5. Frank Ntilikina played just 6:51 in the game and it was all in the first half. The rookie sat out the second half with what the team said was a sore right knee. Hornacek revealed that it was something Ntilikina has been dealing with for a month and it apparently got worse early in the game.
It certainly explains Ntilikina’s drop-off over the last month. Learning the NBA game on the fly is difficult enough for rookies, but also learning how to manage and play through injuries is not something most fans understand as part of the learning process. Ntilikina missed time in the preseason and also in the first week of the regular season due to ankle and knee issues. He heard enough of the questions about his durability and was determined to prove he could handle the physical challenge of the NBA.

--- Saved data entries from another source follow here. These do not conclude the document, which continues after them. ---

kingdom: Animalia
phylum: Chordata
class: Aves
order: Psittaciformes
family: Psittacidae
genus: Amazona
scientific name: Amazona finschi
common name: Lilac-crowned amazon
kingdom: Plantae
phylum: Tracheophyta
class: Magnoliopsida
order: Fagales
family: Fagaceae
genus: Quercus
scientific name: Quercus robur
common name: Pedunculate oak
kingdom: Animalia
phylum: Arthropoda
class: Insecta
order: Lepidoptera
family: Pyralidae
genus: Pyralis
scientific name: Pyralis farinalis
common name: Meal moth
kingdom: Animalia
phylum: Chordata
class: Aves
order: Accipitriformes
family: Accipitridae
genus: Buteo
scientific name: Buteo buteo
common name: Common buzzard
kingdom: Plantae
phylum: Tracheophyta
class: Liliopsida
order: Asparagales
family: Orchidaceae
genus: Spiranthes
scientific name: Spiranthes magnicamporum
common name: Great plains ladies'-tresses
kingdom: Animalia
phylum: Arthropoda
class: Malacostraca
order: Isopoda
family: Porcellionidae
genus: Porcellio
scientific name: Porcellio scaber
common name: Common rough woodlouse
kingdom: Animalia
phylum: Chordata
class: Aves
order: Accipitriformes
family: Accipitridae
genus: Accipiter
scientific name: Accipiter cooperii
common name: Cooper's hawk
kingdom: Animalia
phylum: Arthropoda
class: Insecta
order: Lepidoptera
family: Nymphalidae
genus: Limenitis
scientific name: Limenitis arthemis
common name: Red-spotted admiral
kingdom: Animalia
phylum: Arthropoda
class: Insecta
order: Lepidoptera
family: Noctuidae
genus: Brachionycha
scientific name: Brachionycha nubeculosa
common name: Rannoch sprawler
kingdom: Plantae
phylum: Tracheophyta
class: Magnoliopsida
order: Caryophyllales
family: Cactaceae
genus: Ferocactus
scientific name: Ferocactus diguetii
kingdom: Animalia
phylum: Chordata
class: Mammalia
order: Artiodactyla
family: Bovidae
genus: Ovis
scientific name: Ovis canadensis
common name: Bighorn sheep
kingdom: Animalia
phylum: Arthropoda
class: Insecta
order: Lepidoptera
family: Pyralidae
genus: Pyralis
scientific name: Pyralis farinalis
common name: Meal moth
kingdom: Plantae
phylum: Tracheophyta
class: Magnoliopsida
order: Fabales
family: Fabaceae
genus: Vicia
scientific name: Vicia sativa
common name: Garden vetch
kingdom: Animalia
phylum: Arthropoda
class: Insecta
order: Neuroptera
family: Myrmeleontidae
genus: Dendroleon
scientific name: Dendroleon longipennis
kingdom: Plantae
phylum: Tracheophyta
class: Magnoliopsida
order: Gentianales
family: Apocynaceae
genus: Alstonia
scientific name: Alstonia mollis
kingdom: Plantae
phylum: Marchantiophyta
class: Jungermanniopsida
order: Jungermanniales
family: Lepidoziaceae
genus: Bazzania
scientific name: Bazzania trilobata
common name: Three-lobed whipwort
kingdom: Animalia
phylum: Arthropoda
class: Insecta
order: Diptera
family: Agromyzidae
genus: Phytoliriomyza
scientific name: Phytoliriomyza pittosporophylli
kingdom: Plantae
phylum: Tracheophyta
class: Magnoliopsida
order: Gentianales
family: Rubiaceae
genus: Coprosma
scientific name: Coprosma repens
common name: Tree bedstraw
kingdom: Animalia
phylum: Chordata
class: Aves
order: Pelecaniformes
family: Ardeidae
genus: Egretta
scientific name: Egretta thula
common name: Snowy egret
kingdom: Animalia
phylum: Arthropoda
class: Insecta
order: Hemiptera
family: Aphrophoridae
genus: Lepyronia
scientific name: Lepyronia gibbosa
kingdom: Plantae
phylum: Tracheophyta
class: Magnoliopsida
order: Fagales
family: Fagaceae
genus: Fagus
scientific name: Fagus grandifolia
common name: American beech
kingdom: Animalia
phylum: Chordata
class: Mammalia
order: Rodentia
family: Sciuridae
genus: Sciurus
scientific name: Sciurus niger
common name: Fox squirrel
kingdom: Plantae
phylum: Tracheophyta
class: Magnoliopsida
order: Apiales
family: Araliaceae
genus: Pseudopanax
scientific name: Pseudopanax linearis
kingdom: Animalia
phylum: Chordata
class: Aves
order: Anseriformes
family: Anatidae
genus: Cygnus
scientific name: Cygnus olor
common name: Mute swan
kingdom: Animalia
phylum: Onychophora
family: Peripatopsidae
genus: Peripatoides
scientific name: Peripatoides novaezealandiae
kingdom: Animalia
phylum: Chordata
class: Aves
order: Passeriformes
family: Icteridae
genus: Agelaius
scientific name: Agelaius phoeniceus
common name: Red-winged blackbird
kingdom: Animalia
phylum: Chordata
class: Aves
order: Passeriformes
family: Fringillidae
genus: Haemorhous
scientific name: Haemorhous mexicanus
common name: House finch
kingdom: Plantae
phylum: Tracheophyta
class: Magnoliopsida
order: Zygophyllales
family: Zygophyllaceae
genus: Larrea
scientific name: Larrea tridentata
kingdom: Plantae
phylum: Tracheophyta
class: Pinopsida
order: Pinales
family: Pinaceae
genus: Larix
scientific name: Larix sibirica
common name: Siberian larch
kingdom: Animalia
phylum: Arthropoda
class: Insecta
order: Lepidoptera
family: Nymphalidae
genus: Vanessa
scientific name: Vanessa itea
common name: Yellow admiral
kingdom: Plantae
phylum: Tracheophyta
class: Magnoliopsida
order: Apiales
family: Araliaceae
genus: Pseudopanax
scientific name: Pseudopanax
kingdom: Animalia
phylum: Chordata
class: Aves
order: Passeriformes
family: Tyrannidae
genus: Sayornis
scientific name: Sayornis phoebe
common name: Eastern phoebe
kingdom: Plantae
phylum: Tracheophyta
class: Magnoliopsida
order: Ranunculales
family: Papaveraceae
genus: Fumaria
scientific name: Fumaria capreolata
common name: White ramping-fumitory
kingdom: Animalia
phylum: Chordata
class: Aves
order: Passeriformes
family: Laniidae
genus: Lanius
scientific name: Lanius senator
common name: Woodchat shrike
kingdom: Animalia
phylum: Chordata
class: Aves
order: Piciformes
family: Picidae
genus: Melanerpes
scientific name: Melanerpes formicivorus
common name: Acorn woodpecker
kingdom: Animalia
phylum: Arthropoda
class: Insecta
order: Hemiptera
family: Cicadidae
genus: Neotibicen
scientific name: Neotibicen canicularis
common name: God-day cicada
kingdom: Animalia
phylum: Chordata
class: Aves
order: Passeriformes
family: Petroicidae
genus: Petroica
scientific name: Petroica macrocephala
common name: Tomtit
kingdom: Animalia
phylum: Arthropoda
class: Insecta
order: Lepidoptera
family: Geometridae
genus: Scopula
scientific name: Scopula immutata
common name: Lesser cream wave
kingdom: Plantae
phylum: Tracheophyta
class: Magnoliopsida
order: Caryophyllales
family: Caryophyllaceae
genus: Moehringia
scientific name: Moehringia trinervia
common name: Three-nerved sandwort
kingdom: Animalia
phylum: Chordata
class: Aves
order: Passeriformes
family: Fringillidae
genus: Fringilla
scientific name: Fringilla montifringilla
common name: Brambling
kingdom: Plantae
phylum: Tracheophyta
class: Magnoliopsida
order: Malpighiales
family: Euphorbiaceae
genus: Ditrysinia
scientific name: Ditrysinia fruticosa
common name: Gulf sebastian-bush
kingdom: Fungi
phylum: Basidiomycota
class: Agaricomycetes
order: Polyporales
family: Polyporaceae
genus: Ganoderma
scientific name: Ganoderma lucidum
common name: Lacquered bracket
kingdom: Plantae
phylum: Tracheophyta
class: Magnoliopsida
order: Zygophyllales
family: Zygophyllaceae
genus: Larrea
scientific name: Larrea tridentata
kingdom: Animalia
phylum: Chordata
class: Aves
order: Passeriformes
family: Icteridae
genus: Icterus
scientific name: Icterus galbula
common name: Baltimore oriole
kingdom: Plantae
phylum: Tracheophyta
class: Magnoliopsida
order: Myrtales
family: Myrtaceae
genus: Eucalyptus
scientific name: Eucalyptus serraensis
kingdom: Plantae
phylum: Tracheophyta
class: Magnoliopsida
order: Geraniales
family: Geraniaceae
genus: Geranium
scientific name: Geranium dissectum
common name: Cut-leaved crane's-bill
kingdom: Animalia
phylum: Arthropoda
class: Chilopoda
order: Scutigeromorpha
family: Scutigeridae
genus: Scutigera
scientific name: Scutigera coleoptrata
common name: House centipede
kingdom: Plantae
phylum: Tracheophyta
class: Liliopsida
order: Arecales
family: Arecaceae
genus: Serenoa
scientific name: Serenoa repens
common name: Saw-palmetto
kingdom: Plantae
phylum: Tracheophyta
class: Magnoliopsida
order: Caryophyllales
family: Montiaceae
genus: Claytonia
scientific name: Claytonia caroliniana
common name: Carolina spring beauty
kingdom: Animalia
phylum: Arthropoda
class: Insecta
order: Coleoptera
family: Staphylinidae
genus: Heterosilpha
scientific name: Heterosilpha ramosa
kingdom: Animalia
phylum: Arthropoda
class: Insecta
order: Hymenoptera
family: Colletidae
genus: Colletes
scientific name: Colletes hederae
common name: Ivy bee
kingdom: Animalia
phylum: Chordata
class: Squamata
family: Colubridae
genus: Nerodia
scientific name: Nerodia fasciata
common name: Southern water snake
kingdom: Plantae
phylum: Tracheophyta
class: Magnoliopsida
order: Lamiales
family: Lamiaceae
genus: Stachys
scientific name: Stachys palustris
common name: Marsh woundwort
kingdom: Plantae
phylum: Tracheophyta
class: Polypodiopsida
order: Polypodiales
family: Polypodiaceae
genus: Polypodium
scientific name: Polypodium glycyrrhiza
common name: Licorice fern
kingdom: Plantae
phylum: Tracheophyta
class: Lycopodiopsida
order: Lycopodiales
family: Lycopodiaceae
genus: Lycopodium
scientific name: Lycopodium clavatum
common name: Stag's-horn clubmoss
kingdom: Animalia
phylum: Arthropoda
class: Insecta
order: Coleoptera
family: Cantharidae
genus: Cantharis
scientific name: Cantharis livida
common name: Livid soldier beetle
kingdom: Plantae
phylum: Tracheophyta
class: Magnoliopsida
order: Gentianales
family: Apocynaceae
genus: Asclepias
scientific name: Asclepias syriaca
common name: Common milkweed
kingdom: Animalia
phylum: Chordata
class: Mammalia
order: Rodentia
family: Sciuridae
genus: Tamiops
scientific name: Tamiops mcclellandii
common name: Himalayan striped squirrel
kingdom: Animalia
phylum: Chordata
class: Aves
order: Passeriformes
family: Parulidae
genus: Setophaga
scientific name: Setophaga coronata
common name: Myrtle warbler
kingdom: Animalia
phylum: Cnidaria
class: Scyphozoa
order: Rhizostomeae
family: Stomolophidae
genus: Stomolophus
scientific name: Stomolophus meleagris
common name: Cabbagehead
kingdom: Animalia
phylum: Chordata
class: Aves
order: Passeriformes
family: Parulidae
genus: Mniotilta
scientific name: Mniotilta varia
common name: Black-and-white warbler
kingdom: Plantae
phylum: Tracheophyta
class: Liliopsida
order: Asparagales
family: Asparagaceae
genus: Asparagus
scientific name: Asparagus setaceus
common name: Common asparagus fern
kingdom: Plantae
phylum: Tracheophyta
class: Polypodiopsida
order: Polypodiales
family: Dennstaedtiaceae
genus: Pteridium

What you love about Ntilikina is the quiet toughness he possesses. He doesn’t often show emotion, but there is a fire in his eyes. He’s polite, but not soft. As critical as we can be about his game right now, there’s something about him that suggests you don’t want to give up on him just yet. Let’s see what he takes into the summer and how he prepares for next season after all he’s learned and endured this season.
What we’ve noticed about Ntilikina, aside from his hesitation to shoot the basketball, is a missing extra gear that NBA guards need to have when driving to the basket. He has great NBA size, but there are questions about his athleticism and explosiveness that are essential tools for a point guard.
Perhaps the knee and fatigue are playing a bigger role in that than we knew. It’s something he will need to address this offseason.